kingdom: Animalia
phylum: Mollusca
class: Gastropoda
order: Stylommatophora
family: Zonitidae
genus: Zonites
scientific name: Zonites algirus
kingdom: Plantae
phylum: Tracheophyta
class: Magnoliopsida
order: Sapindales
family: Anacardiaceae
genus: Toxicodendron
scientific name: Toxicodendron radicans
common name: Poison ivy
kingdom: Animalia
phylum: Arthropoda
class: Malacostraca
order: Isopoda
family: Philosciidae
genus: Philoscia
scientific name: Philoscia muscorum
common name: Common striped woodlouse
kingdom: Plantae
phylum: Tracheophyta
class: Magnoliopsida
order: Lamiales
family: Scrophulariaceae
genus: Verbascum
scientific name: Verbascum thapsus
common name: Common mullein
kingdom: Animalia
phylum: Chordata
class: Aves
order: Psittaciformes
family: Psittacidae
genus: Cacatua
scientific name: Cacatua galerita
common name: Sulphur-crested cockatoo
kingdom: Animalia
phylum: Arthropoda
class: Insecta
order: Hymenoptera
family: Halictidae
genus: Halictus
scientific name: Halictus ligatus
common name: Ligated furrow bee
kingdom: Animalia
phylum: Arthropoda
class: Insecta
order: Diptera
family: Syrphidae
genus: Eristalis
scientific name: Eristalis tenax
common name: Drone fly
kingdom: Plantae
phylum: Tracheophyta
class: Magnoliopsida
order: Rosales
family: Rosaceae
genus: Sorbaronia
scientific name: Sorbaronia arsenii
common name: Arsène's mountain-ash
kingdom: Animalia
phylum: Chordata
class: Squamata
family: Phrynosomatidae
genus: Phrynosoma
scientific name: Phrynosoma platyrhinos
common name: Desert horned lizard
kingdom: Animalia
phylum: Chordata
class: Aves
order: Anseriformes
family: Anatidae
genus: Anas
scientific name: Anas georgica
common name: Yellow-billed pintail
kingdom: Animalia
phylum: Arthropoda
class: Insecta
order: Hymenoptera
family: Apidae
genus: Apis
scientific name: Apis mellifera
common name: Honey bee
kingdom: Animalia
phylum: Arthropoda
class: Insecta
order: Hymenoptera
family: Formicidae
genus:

:::

# Task to carry out
Write out all of the rows above line for line, with no changes to any word, letter, or punctuation mark.

# Answer to this task
kingdom: Animalia
phylum: Mollusca
class: Gastropoda
order: Stylommatophora
family: Zonitidae
genus: Zonites
scientific name: Zonites algirus
kingdom: Plantae
phylum: Tracheophyta
class: Magnoliopsida
order: Sapindales
family: Anacardiaceae
genus: Toxicodendron
scientific name: Toxicodendron radicans
common name: Poison ivy
kingdom: Animalia
phylum: Arthropoda
class: Malacostraca
order: Isopoda
family: Philosciidae
genus: Philoscia
scientific name: Philoscia muscorum
common name: Common striped woodlouse
kingdom: Plantae
phylum: Tracheophyta
class: Magnoliopsida
order: Lamiales
family: Scrophulariaceae
genus: Verbascum
scientific name: Verbascum thapsus
common name: Common mullein
kingdom: Animalia
phylum: Chordata
class: Aves
order: Psittaciformes
family: Psittacidae
genus: Cacatua
scientific name: Cacatua galerita
common name: Sulphur-crested cockatoo
kingdom: Animalia
phylum: Arthropoda
class: Insecta
order: Hymenoptera
family: Halictidae
genus: Halictus
scientific name: Halictus ligatus
common name: Ligated furrow bee
kingdom: Animalia
phylum: Arthropoda
class: Insecta
order: Diptera
family: Syrphidae
genus: Eristalis
scientific name: Eristalis tenax
common name: Drone fly
kingdom: Plantae
phylum: Tracheophyta
class: Magnoliopsida
order: Rosales
family: Rosaceae
genus: Sorbaronia
scientific name: Sorbaronia arsenii
common name: Arsène's mountain-ash
kingdom: Animalia
phylum: Chordata
class: Squamata
family: Phrynosomatidae
genus: Phrynosoma
scientific name: Phrynosoma platyrhinos
common name: Desert horned lizard
kingdom: Animalia
phylum: Chordata
class: Aves
order: Anseriformes
family: Anatidae
genus: Anas
scientific name: Anas georgica
common name: Yellow-billed pintail
kingdom: Animalia
phylum: Arthropoda
class: Insecta
order: Hymenoptera
family: Apidae
genus: Apis
scientific name: Apis mellifera
common name: Honey bee
kingdom: Animalia
phylum: Arthropoda
class: Insecta
order: Hymenoptera
family: Formicidae
genus:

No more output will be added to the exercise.